-- EXTRACT PROVIDED follows --

Paul G. Tremblay (born June 30, 1971) is an American author and editor of horror, dark fantasy, and science fiction.  He is also a juror for the Shirley Jackson Awards.

Biography 
Tremblay was born in Aurora, Colorado, and raised in Massachusetts. He had spinal fusion surgery to treat scoliosis before he went to college. He attended Providence College in Providence, Rhode Island, receiving his bachelor's degree in 1993. He obtained his master's degree in mathematics from the University of Vermont in 1995.

In summers between college, Tremblay worked at the Parker Brothers factory in Salem, Massachusetts, primarily in the warehouse and assembly lines. After graduation, he began teaching high school mathematics and coaching junior varsity basketball at Saint Sebastian's School, a private school outside Boston, Massachusetts.

Tremblay's novel A Head Full of Ghosts was published on June 2, 2015 by William Morrow and won the Horror Writers Association's 2015 Bram Stoker Award for Novel. In 2015, Focus Features optioned the novel.

-- EXTRACT PROVIDED concluded --
-- MATERIAL PROVIDED follows --

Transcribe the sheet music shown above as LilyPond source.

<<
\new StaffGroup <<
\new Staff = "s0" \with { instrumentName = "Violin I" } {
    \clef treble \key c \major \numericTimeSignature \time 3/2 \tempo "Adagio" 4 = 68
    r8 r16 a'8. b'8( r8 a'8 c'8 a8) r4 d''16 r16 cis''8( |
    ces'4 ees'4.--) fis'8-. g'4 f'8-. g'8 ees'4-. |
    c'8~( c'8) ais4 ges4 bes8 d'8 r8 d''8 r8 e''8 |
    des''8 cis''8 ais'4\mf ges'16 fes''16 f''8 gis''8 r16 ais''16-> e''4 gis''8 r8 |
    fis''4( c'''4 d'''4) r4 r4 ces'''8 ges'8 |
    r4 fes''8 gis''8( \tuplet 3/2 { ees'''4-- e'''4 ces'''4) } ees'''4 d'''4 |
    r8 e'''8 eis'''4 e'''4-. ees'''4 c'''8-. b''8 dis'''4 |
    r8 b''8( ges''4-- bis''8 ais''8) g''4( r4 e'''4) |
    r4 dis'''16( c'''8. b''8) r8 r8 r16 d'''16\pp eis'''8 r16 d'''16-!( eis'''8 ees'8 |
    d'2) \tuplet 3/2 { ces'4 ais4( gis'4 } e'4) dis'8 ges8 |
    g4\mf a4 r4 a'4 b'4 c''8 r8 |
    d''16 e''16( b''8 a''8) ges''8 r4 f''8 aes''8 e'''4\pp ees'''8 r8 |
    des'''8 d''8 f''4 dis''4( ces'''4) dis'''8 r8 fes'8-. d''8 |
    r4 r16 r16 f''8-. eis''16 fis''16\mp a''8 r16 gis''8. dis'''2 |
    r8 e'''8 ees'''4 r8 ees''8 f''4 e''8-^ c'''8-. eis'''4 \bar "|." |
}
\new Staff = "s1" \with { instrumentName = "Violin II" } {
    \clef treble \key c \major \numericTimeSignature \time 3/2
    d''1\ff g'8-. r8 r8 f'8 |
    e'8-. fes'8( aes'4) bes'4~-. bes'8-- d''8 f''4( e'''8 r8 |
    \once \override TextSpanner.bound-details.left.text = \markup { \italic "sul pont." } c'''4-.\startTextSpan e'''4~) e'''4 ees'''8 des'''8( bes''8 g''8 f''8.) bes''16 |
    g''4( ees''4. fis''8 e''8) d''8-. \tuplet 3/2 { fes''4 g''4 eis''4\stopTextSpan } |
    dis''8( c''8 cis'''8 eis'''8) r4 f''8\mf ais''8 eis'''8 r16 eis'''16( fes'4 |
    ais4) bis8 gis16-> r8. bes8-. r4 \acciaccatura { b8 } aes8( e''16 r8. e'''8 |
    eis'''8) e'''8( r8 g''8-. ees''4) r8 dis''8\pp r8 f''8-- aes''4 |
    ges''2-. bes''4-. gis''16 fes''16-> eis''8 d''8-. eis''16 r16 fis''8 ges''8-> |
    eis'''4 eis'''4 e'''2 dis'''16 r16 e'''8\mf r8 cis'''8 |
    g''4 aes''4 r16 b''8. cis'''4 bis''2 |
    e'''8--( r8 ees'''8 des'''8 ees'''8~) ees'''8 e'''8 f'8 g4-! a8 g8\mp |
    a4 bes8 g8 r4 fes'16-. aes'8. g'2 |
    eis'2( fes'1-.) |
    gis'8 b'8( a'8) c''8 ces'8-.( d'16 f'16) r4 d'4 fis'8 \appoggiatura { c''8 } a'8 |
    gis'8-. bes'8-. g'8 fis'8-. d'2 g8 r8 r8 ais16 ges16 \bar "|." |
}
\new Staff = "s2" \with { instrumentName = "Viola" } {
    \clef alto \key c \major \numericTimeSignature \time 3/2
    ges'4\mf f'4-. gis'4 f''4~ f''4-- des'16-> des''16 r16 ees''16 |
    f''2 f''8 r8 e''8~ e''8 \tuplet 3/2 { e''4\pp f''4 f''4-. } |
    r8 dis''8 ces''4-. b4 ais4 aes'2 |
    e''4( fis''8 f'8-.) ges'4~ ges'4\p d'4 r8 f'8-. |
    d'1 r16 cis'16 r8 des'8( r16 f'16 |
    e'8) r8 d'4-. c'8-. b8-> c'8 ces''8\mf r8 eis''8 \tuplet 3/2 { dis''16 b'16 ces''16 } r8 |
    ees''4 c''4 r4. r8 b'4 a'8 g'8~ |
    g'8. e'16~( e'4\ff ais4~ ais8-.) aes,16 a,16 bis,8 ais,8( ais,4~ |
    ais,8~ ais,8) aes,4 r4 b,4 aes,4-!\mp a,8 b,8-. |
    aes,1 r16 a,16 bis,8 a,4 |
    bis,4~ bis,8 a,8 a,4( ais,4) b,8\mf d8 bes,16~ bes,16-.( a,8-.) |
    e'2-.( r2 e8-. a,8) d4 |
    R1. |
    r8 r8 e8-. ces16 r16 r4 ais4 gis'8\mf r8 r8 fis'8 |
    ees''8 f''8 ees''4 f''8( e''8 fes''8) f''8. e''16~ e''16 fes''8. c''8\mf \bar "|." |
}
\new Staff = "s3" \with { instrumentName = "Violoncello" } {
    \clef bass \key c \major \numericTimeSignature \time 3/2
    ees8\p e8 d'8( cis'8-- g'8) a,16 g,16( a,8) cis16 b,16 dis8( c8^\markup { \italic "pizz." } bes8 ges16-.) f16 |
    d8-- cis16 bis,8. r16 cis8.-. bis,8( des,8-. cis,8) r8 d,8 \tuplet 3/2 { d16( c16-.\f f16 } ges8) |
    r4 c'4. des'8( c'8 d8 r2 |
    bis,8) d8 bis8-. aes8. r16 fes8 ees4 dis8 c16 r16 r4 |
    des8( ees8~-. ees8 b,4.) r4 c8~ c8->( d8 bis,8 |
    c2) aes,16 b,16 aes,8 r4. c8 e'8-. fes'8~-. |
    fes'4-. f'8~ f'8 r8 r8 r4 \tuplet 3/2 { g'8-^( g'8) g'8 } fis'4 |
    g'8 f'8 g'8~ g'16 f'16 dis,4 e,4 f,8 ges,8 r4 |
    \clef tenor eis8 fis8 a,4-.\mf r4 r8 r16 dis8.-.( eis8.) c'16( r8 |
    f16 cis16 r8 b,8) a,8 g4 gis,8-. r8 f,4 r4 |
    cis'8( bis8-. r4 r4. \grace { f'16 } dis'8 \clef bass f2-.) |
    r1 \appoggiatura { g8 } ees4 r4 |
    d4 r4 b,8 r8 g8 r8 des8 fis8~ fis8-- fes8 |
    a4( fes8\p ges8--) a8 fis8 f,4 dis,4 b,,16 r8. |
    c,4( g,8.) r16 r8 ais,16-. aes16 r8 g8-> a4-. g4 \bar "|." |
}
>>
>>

-- MATERIAL PROVIDED concluded --

**EXERCISE 1**
Please reproduce the biography of Paul G. Tremblay word for word, from "In summers between" up to and including "optioned the novel.".
**EXERCISE 2**
Supply the next part of the Paul G. Tremblay biography, picking up right after its final sentence.

**EXERCISE ANSWER 1**
In summers between college, Tremblay worked at the Parker Brothers factory in Salem, Massachusetts, primarily in the warehouse and assembly lines. After graduation, he began teaching high school mathematics and coaching junior varsity basketball at Saint Sebastian's School, a private school outside Boston, Massachusetts.

Tremblay's novel A Head Full of Ghosts was published on June 2, 2015 by William Morrow and won the Horror Writers Association's 2015 Bram Stoker Award for Novel. In 2015, Focus Features optioned the novel.

**EXERCISE ANSWER 2**
Disappearance at Devil's Rock was published in 2016 and received the 2017 British Fantasy Award for best horror novel.

The Cabin at the End of the World was published June 26, 2018. It won the 2019 Bram Stoker Award for Novel and the Locus Award for Best Horror Novel. FilmNation acquired the rights to The Cabin at the End of the World in April 2018, before its publication. The novel was adapted into the 2023 film Knock at the Cabin.

Survivor Song was published on July 7, 2020 and The Pallbearers Club was published in 2022.

Bibliography 
 The Little Sleep (Henry Holt and Company, March 2009)
 The Harlequin & the Train (Necropolitan Press, June 2009, novella-length expansion of the 2003 short story)
 No Sleep till Wonderland (Henry Holt and Company, 2010)
 Swallowing a Donkey's Eye (ChiZine Publications, 2012)
 A Head Full of Ghosts (William Morrow and Company, June 2, 2015) winner of the 2015 Bram Stoker Award for Novel
 Disappearance at Devil's Rock (William Morrow and Company, June 21, 2016)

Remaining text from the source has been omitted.